I recently read The Power of Frustrating Leadership Friends by Dan Rockwell. This post is an extension…and a reaction, sorta. I encourage you to read Dan’s post and follow Leadership Freak. It’s thought provoking, as you’ll hopefully glean from the below.
Frustration comes in all shapes and sizes, and in every bit of life. Personal, professional, it doesn’t matter. Sometimes parents don’t think you’re doing something correctly. Sometimes spouses get upset because you do the wrong thing. Sometimes superiors and colleagues get frustrated when you don’t make the right decision at work. Simple and imcomplete exampes, I know. It really doesn’t matter what the situation, the point is frustration exists. It is created by you for others. And, well, others in turn create it for you as well.
In my own world, I create and receive a lot of frustration. The amount of frustration, I think, is directly related to the amount I care about what I do. If it bothers me a lot, it’s likely because I have a vested interest in success in that piece of my life.

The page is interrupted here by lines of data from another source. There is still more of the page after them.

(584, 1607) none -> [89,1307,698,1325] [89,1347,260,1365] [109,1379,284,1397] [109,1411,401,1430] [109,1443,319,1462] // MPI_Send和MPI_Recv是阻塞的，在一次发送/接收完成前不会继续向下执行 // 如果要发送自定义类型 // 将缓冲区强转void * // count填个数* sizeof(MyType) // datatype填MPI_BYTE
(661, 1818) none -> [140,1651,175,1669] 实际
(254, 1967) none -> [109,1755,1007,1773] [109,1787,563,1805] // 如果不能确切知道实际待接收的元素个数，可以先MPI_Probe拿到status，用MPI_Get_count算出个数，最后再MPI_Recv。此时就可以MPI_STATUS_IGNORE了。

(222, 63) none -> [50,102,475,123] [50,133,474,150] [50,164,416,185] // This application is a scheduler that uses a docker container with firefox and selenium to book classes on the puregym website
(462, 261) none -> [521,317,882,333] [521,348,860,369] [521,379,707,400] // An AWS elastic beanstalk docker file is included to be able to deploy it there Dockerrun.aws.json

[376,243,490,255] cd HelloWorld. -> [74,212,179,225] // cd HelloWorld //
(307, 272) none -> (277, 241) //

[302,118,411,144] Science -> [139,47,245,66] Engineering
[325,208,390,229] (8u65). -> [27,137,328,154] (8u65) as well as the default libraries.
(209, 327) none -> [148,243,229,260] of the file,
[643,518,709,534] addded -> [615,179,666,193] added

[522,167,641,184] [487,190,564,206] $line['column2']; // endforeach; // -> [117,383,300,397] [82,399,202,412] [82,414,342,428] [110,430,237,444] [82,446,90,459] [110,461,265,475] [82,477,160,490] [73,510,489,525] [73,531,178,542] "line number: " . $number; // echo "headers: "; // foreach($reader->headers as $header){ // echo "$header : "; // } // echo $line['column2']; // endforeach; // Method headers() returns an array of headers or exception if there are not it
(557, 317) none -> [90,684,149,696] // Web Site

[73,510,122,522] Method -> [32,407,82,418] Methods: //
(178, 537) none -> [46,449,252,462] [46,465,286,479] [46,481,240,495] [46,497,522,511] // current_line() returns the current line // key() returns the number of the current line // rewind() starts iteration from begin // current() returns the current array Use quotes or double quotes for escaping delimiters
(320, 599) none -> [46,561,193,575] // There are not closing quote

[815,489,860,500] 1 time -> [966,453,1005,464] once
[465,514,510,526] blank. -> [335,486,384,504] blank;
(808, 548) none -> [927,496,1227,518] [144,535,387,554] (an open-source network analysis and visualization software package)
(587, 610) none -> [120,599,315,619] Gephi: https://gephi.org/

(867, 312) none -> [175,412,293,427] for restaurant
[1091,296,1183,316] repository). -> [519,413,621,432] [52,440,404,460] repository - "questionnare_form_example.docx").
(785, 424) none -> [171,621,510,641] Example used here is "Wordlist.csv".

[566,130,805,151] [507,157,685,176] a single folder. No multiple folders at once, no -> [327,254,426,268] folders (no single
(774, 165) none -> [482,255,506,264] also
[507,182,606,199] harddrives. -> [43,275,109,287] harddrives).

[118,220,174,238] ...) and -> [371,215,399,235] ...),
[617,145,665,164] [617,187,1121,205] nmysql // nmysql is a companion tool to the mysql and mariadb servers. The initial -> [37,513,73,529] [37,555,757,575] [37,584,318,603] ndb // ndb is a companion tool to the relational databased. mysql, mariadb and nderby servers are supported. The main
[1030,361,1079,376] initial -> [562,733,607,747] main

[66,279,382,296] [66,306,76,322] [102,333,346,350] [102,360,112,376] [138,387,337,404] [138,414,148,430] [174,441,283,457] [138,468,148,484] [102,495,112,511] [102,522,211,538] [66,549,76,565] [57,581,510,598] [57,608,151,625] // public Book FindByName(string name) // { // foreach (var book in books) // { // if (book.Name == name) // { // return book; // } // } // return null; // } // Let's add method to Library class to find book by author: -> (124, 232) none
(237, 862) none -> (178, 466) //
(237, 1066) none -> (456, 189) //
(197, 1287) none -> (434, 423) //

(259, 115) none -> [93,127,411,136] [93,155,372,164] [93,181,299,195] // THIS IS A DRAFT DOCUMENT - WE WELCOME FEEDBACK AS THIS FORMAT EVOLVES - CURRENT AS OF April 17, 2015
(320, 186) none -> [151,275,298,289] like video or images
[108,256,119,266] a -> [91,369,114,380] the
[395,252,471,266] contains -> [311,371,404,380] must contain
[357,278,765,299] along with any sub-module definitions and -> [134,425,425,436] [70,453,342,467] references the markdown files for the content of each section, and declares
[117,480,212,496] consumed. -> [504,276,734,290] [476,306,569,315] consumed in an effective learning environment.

Lately, I’ve been building up a lot of frustration myself. And, yet, I’m still pleasant at home with the family and when my boss asks me my stress level at work on a weekly basis (yes, I have a good manager, but that’s for another post), I reiterate that I’m doing well and not in the red zone. And yet, before reading Dan’s post, I didn’t realize the significance of that.
“People who frustrate you fill holes in your leadership. You need them more than you think.” – Dan Rockwell
It wasn’t 2 years ago when I would get frustrated at work, bring it home, disrupt my family life and stew about how crappy work. Looking back, I didn’t handle those challenging situations well. But today, I’m handling much more challenging situations much better and with more composure.
Partly, yes, because I’m more experienced now and I realize that the world really isn’t coming to an end and everything can still be okay.
But I think beyond that, removing frustration comes down to attitude. How much do I want to fix the situation and resolve the areas of frustration to make things better? I think quite a bit. What I’ve found helps is to break down communication barriers and get to the source of frustration. If you’re feeling it, there’s a good chance people who you think are creating it are feeling it too. Get in a room, clear the air and get some clarity on the real problem. Once you’ve identified the problem, then start to work together on a solution. Not only with the frustration go away, you’ll also have a sense of accomplishment around fixing something that was broken. At the very least, even if you don’t solve the problem, you would likely have earned some respect around breaking down other people’s frustration, not to mention your own.